Work order: When the data below is printed, every line must match exactly and the images must be absent.

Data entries
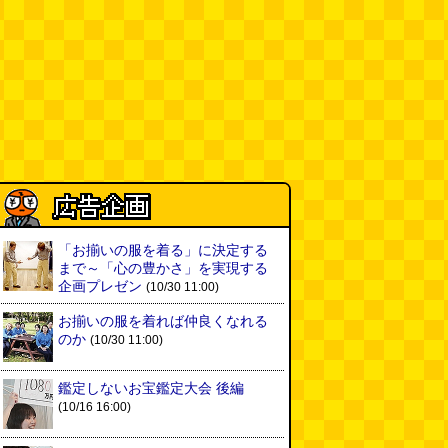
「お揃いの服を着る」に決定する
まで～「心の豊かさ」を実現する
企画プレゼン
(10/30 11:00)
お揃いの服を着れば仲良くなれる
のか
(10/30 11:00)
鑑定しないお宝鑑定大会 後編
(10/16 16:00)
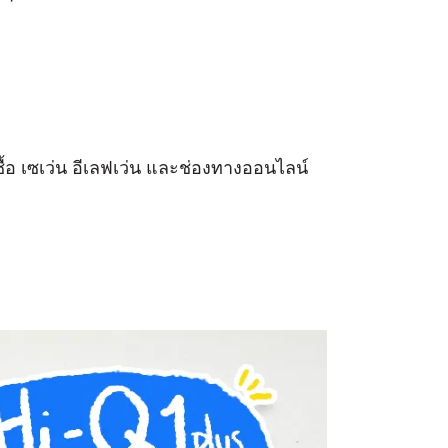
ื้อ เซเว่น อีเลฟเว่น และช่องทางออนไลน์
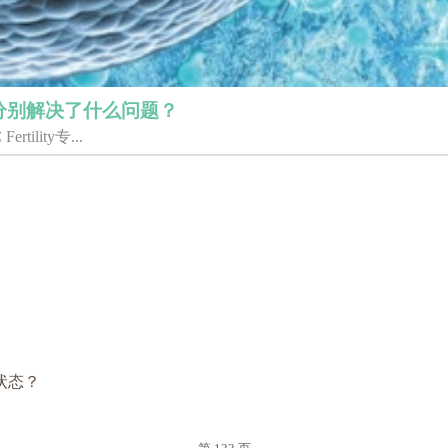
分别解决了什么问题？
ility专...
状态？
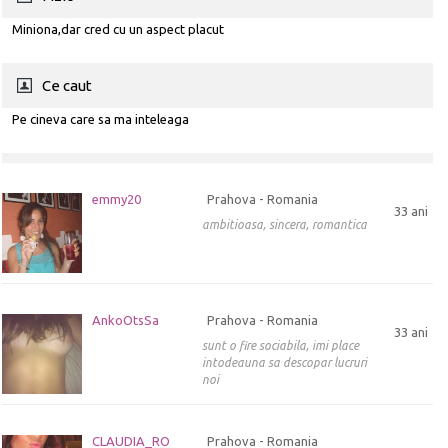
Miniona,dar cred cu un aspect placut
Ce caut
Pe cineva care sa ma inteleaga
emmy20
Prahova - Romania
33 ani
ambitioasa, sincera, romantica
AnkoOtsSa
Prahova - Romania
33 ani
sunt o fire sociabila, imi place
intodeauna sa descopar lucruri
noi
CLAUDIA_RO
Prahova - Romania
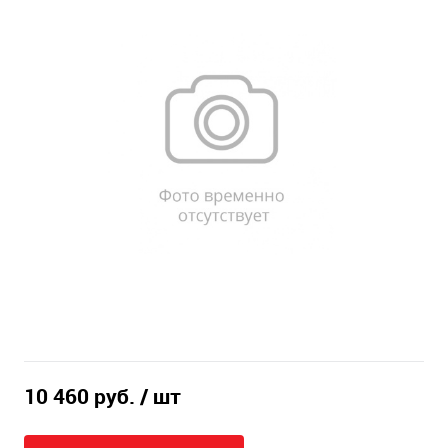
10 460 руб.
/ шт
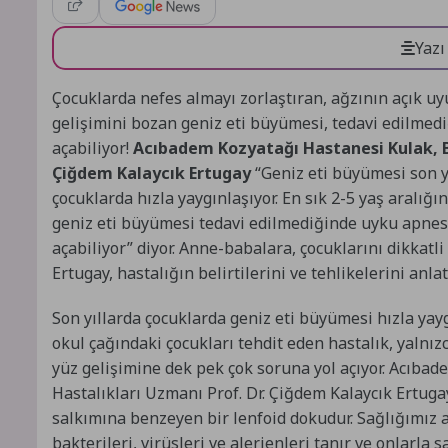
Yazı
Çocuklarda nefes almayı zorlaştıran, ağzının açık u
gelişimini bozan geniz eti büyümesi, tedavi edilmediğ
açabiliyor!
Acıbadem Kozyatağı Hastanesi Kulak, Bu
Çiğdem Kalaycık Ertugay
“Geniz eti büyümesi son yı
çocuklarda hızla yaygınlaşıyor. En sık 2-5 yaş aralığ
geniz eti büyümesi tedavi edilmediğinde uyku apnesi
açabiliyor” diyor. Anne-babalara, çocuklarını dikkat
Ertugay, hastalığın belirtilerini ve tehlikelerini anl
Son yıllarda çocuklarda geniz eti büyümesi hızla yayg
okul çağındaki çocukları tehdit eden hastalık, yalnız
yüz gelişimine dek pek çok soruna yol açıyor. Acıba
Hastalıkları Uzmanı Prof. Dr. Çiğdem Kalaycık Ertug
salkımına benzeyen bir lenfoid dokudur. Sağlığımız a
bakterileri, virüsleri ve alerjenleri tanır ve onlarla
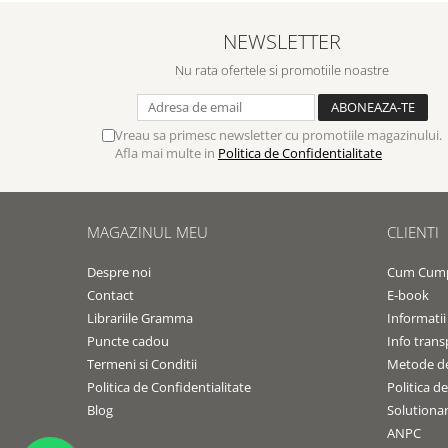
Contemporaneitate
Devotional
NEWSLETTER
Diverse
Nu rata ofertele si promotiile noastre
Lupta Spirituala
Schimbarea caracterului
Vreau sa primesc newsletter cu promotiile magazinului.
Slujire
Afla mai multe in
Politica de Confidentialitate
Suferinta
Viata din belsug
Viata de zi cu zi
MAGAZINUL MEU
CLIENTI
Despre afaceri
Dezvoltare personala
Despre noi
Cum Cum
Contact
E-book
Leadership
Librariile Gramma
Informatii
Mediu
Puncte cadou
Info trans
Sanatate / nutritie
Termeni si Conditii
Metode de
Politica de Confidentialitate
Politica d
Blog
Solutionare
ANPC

Exercise solution:
「お揃いの服を着る」に決定する
まで～「心の豊かさ」を実現する
企画プレゼン
(10/30 11:00)
お揃いの服を着れば仲良くなれる
のか
(10/30 11:00)
鑑定しないお宝鑑定大会 後編
(10/16 16:00)
ื้อ เซเว่น อีเลฟเว่น และช่องทางออนไลน์
分别解决了什么问题？
ility专...
状态？
Miniona,dar cred cu un aspect placut
Ce caut
Pe cineva care sa ma inteleaga
emmy20
Prahova - Romania
33 ani
ambitioasa, sincera, romantica
AnkoOtsSa
Prahova - Romania
33 ani
sunt o fire sociabila, imi place
intodeauna sa descopar lucruri
noi
CLAUDIA_RO
Prahova - Romania
10 460 руб.
/ шт
Yazı
Çocuklarda nefes almayı zorlaştıran, ağzının açık u
gelişimini bozan geniz eti büyümesi, tedavi edilmediğ
açabiliyor!
Acıbadem Kozyatağı Hastanesi Kulak, Bu
Çiğdem Kalaycık Ertugay
“Geniz eti büyümesi son yı
çocuklarda hızla yaygınlaşıyor. En sık 2-5 yaş aralığ
geniz eti büyümesi tedavi edilmediğinde uyku apnesi
açabiliyor” diyor. Anne-babalara, çocuklarını dikkat
Ertugay, hastalığın belirtilerini ve tehlikelerini anl
Son yıllarda çocuklarda geniz eti büyümesi hızla yayg
okul çağındaki çocukları tehdit eden hastalık, yalnız
yüz gelişimine dek pek çok soruna yol açıyor. Acıba
Hastalıkları Uzmanı Prof. Dr. Çiğdem Kalaycık Ertug
salkımına benzeyen bir lenfoid dokudur. Sağlığımız a
bakterileri, virüsleri ve alerjenleri tanır ve onlarla
Contemporaneitate
Devotional
NEWSLETTER
Diverse
Nu rata ofertele si promotiile noastre
Lupta Spirituala
Schimbarea caracterului
Vreau sa primesc newsletter cu promotiile magazinului.
Slujire
Afla mai multe in
Politica de Confidentialitate
Suferinta
Viata din belsug
Viata de zi cu zi
MAGAZINUL MEU
CLIENTI
Despre afaceri
Dezvoltare personala
Despre noi
Cum Cum
Contact
E-book
Leadership
Librariile Gramma
Informatii
Mediu
Puncte cadou
Info trans
Sanatate / nutritie
Termeni si Conditii
Metode de
Politica de Confidentialitate
Politica d
Blog
Solutionare
ANPC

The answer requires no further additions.